WebMD Medical Reference
Medically Reviewed by Dr Rob Hicks

The first day of your child's life will fly by in a whirl of medical checks and getting started with feeding. Read our survival guide.

Your baby’s first test

The APGAR test will be carried out when your baby is one minute old and again at five minutes to check Appearance, Pulse, Grimace (her response to stimulation), Activity and Respiration. She will be given a mark out of 10, with between seven and 10 considered normal.

  • Your baby will be weighed and the circumference of her head measured. All data is entered onto her developmental chart, which your health visitor will give you as part of her Personal Child Health Record when your baby is about 10 days old.
  • Within 72 hours old, she will have a full newborn examination. This is a top-to-toe check up including checking her heart, hips and eyes and, for boys, their testes too.

 

Mum's body after giving birth

The placenta

What about you? You may be given drugs to speed up the delivery of your placenta, which will happen five to 10 minutes after you’ve delivered your baby. If you’re delivering your placenta without drugs, it will take longer but the nurses will be there to help you and there are a few tricks to getting it to move, like squatting.

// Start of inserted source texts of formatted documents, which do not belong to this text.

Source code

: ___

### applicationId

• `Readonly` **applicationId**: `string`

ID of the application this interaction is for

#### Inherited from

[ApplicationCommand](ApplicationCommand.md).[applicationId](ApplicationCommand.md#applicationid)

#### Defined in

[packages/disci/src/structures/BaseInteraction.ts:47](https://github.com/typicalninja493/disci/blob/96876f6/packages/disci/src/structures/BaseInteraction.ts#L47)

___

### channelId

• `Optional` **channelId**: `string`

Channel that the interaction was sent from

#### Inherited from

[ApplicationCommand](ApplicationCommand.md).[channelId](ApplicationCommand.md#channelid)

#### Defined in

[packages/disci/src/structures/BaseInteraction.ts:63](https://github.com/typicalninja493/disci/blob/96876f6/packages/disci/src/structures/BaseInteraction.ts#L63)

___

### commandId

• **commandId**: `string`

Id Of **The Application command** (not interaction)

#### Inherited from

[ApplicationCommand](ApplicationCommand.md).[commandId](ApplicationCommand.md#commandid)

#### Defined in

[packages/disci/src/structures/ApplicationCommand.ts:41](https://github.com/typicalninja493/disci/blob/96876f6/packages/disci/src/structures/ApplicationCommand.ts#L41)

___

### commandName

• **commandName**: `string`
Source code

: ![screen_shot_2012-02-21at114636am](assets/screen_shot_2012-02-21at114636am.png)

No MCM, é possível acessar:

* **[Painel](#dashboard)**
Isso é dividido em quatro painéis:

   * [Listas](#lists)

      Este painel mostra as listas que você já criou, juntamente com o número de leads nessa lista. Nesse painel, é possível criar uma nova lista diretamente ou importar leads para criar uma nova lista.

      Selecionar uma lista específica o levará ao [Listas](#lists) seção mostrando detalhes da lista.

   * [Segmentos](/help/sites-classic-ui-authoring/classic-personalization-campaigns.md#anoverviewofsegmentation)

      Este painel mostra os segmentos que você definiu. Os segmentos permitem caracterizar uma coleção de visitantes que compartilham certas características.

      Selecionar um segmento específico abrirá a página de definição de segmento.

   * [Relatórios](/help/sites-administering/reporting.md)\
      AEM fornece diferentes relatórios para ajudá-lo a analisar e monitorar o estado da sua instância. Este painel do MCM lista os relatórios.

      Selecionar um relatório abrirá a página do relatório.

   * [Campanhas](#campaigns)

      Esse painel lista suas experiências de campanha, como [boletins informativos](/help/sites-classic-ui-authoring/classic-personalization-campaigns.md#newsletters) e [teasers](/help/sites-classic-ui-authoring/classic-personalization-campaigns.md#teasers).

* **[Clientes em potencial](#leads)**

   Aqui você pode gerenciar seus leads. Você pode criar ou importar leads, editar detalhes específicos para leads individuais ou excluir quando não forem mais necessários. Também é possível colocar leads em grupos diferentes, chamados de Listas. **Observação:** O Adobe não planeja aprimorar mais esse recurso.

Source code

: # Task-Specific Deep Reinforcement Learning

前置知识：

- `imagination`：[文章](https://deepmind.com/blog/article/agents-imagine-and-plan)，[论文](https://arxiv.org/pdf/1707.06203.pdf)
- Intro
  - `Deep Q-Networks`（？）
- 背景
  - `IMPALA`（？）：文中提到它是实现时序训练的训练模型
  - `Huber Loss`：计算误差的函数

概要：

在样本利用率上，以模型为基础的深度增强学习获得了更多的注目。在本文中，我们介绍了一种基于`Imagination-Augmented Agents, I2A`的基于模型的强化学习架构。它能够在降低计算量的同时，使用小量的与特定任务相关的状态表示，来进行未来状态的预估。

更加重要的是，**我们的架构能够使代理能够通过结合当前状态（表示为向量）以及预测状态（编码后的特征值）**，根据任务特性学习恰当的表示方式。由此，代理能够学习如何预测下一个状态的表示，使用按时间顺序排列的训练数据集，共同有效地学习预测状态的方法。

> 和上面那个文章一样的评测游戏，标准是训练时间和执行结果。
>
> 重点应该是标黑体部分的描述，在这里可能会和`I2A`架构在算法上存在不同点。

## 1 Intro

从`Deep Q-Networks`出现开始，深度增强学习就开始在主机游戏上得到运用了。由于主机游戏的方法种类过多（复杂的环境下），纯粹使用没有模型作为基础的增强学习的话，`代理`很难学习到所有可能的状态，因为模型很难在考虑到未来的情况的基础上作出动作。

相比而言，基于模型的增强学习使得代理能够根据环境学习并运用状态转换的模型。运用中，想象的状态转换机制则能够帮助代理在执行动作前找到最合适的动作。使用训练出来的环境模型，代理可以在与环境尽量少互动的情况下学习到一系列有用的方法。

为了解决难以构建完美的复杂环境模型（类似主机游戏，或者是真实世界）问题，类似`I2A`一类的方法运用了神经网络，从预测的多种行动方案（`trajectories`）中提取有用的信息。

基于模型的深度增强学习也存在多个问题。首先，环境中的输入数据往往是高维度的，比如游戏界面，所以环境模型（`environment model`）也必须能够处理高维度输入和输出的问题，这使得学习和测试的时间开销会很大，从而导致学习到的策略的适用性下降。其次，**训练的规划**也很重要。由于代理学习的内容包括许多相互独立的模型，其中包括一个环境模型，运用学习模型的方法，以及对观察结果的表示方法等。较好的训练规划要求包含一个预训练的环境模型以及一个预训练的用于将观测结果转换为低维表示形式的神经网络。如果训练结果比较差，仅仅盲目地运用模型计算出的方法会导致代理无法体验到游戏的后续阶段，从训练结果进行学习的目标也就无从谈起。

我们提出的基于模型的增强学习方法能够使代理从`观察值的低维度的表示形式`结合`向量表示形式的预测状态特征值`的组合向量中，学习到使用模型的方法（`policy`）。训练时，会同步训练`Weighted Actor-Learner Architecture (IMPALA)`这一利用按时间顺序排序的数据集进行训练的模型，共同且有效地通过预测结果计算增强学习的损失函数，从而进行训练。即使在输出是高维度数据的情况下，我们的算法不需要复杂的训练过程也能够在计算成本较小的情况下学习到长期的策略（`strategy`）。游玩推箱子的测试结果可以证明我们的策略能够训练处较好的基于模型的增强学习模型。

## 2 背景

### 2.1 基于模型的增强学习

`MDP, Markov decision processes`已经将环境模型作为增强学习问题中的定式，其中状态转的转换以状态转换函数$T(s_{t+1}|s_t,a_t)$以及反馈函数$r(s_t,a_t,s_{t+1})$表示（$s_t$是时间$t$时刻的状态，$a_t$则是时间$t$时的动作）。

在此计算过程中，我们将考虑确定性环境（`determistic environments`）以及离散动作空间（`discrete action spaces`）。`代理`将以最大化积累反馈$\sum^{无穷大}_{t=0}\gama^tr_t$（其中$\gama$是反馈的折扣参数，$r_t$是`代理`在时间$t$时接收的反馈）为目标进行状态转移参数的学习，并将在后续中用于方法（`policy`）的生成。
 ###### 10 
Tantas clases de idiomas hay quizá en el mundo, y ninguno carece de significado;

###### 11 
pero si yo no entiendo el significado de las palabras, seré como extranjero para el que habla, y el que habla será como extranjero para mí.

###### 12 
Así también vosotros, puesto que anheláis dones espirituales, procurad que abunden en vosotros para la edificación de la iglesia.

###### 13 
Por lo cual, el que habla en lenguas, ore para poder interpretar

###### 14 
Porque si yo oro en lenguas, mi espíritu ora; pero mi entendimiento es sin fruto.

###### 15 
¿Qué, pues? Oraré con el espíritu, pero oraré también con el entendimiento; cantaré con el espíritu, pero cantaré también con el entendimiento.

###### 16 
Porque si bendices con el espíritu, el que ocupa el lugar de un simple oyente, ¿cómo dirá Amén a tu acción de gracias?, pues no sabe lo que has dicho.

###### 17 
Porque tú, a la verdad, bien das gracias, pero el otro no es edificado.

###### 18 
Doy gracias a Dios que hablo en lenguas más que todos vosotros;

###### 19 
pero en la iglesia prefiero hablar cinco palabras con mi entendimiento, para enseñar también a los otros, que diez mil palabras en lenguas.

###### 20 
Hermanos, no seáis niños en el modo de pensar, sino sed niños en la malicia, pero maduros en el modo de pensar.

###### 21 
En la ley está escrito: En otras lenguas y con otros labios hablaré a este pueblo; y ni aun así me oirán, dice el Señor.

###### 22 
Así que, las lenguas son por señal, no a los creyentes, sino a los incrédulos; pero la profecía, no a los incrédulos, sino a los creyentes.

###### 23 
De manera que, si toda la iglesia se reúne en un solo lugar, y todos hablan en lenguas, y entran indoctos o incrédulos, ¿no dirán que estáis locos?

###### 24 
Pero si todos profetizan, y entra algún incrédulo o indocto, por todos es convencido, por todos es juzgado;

After this, your body will release the lining of the womb in a discharge called lochia. At first it's bright red blood, then it becomes brownish and, finally, a yellowish white colour. This will continue for anything between two and six weeks, so make sure you have a good supply of maternity pads. The more you rest, the lighter the lochia will be.

If you’ve had stitches

Any minor grazes and tears to the neck of the womb, the vagina and the perineum (the area between your vagina and anus) usually heal quite quickly on their own. Recovering from an episiotomy (a surgical cut in the perineum) may take longer, and the stitches may be a bit painful for a few days or weeks. It’s unlikely that you’ll need to pass a stool in the first 24 hours, so don’t worry that you might be constipated. If nothing’s happened by day three, speak to your health visitor about what to do.

After a caesarean

If you’ve had a caesarean, you may have needed a general anaesthetic, and not been conscious during the birth. Some mums feel very disappointed about this but organising a birthing review with your carers and talking about what happened and why can help you come to terms with this.

There’s no getting around the fact that a Caesarean is major abdominal surgery and you will experience pain afterwards. You’ll be given pain-killing drugs and be encouraged to walk from six hours after the operation, to make sure your circulation is okay. You’ll have to stay in hospital for at least three days and take it easy for six to eight weeks.